▶ Data to use

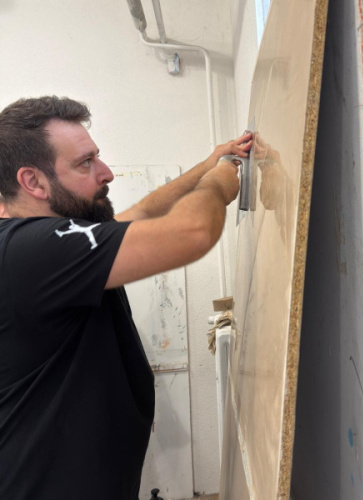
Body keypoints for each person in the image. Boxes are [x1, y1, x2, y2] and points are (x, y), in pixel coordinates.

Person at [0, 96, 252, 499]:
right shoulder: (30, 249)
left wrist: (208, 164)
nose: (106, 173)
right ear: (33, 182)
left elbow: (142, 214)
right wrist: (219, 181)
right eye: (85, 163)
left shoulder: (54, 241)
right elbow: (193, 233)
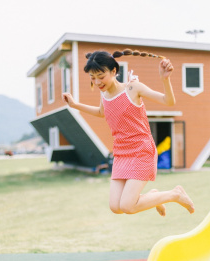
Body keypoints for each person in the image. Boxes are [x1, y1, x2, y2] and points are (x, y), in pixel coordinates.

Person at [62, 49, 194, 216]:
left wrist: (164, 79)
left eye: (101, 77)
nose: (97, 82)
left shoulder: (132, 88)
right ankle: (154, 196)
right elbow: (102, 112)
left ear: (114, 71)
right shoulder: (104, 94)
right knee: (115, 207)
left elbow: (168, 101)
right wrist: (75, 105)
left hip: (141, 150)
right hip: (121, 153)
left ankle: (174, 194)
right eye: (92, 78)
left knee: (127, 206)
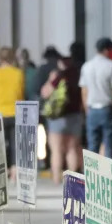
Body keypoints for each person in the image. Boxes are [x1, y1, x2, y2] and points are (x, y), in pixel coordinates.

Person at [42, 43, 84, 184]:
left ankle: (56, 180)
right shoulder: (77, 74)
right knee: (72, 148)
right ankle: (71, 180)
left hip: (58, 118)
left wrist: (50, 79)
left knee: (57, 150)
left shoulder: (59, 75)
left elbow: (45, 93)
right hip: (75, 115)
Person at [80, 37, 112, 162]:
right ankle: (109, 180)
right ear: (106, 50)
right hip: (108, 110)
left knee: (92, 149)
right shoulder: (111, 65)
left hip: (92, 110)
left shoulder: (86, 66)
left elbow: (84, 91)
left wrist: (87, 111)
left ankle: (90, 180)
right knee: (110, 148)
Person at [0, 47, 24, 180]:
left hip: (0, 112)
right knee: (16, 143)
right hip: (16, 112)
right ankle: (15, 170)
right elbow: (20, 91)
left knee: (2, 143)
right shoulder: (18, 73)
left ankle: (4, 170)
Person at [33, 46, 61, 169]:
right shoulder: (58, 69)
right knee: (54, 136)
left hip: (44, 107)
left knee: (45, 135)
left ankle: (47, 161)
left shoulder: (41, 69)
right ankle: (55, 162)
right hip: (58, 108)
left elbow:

▶ Work order
Print the entire listing precisely as written, omitting the images it holds.

▶ Result of this task
Body keypoints for each person in the image. Boxes are [x1, y1, x2, y2] and points are (x, y), in pixel coordinates.

Person at [0, 96, 252, 499]:
right shoulder: (30, 249)
left wrist: (208, 164)
nose: (106, 173)
right ear: (33, 182)
left elbow: (142, 214)
right wrist: (219, 181)
right eye: (85, 163)
left shoulder: (54, 241)
right elbow: (193, 233)
Body keypoints for each person in the image. Boxes are [x1, y1, x2, y2] and points are (x, y), in pixel coordinates.

Person at [62, 49, 194, 216]:
left wrist: (164, 79)
left eye: (101, 77)
nose: (97, 82)
left shoulder: (132, 88)
right ankle: (154, 196)
right elbow: (102, 112)
left ear: (114, 71)
right shoulder: (104, 94)
right knee: (115, 207)
left elbow: (168, 101)
right wrist: (75, 105)
left hip: (141, 150)
right hip: (121, 153)
left ankle: (174, 194)
right eye: (92, 78)
left knee: (127, 206)
Body keypoints for each person in the image. Boxes are [x1, y1, x2, y2] and points are (x, y), in pixel coordinates.

Person at [42, 43, 84, 184]:
left ankle: (56, 180)
right shoulder: (77, 74)
right knee: (72, 148)
right ankle: (71, 180)
left hip: (58, 118)
left wrist: (50, 79)
left knee: (57, 150)
left shoulder: (59, 75)
left elbow: (45, 93)
right hip: (75, 115)
Person at [80, 37, 112, 162]:
right ankle: (109, 180)
right ear: (106, 50)
right hip: (108, 110)
left knee: (92, 149)
right shoulder: (111, 65)
left hip: (92, 110)
left shoulder: (86, 66)
left elbow: (84, 91)
left wrist: (87, 111)
left ankle: (90, 180)
right knee: (110, 148)
Person at [0, 47, 24, 180]:
left hip: (0, 112)
right knee: (16, 143)
right hip: (16, 112)
right ankle: (15, 170)
right elbow: (20, 91)
left knee: (2, 143)
right shoulder: (18, 73)
left ankle: (4, 170)
Person at [33, 46, 61, 169]:
right shoulder: (58, 69)
right knee: (54, 136)
left hip: (44, 107)
left knee: (45, 135)
left ankle: (47, 161)
left shoulder: (41, 69)
right ankle: (55, 162)
right hip: (58, 108)
left elbow:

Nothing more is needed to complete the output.